▶ **Exercise directions**: Repeat word for word the section of the area code 501 passage below, from "Area code 501 is a" up to and including "area code 479.".

▶ **Passage to read**:
==========

Area code 501 is a telephone area code in the North American Numbering Plan (NANP) for central Arkansas, including Little Rock and most of its suburbs. The numbering plan area (NPA) comprises most communities in Cleburne, Conway, Faulkner, Garland, Hot Spring, Lonoke, Perry, Pulaski, Saline, White and Van Buren counties.

==History==
Area code 501 is one of the original North American area codes assigned in 1947 when the American Telephone and Telegraph Company (AT&T) created a nationwide telephone numbering plan. Originally it served all of Arkansas. Due to Arkansas' relatively low population density, 501 remained the sole area code for the state until 1995, when area code 870 was created to serve north-central, northeast, eastern and southern Arkansas. In 2002, the northwestern part of the state, including Fort Smith and Fayetteville, was split off with area code 479.

==========

▶ **The data**:

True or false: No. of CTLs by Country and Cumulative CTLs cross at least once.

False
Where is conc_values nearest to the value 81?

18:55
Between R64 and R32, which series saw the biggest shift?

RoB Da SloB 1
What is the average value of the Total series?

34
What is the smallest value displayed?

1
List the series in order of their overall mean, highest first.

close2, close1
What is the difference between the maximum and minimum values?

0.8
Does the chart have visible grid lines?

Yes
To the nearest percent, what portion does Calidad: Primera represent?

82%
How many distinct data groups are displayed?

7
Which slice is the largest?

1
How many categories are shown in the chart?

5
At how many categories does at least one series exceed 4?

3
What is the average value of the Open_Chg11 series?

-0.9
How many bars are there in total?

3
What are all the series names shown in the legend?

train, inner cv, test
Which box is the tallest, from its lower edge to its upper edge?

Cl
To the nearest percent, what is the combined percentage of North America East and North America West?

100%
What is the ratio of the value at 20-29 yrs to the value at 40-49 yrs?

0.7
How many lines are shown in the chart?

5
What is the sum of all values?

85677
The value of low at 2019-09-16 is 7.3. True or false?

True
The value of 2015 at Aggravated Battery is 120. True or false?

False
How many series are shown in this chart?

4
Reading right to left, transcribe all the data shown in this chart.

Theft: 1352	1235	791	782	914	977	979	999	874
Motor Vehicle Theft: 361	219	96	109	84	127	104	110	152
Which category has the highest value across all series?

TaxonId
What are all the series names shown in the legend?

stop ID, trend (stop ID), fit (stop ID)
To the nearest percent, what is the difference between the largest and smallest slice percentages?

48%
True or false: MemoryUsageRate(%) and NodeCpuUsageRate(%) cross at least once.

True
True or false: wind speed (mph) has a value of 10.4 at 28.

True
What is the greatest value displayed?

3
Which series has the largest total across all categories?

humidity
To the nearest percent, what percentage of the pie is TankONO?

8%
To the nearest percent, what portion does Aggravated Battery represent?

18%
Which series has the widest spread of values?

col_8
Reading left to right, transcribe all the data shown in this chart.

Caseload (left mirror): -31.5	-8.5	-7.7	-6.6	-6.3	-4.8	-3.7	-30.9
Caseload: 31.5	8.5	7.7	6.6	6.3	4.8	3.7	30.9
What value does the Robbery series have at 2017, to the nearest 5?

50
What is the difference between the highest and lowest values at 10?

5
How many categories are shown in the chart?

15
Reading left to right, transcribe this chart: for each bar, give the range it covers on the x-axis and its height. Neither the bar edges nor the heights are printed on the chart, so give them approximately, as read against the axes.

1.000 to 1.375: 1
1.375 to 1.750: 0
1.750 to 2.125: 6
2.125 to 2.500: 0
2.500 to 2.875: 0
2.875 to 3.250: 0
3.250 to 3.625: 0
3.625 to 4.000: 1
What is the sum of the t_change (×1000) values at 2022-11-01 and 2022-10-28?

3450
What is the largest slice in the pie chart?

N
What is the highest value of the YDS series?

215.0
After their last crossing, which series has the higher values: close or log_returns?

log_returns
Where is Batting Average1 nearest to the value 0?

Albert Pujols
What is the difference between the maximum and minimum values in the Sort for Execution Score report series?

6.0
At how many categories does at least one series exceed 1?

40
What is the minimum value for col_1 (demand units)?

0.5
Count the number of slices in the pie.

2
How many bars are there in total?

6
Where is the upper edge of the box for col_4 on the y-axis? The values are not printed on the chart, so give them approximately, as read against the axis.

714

==========

▶ **Answer space**:
Area code 501 is a telephone area code in the North American Numbering Plan (NANP) for central Arkansas, including Little Rock and most of its suburbs. The numbering plan area (NPA) comprises most communities in Cleburne, Conway, Faulkner, Garland, Hot Spring, Lonoke, Perry, Pulaski, Saline, White and Van Buren counties.

==History==
Area code 501 is one of the original North American area codes assigned in 1947 when the American Telephone and Telegraph Company (AT&T) created a nationwide telephone numbering plan. Originally it served all of Arkansas. Due to Arkansas' relatively low population density, 501 remained the sole area code for the state until 1995, when area code 870 was created to serve north-central, northeast, eastern and southern Arkansas. In 2002, the northwestern part of the state, including Fort Smith and Fayetteville, was split off with area code 479.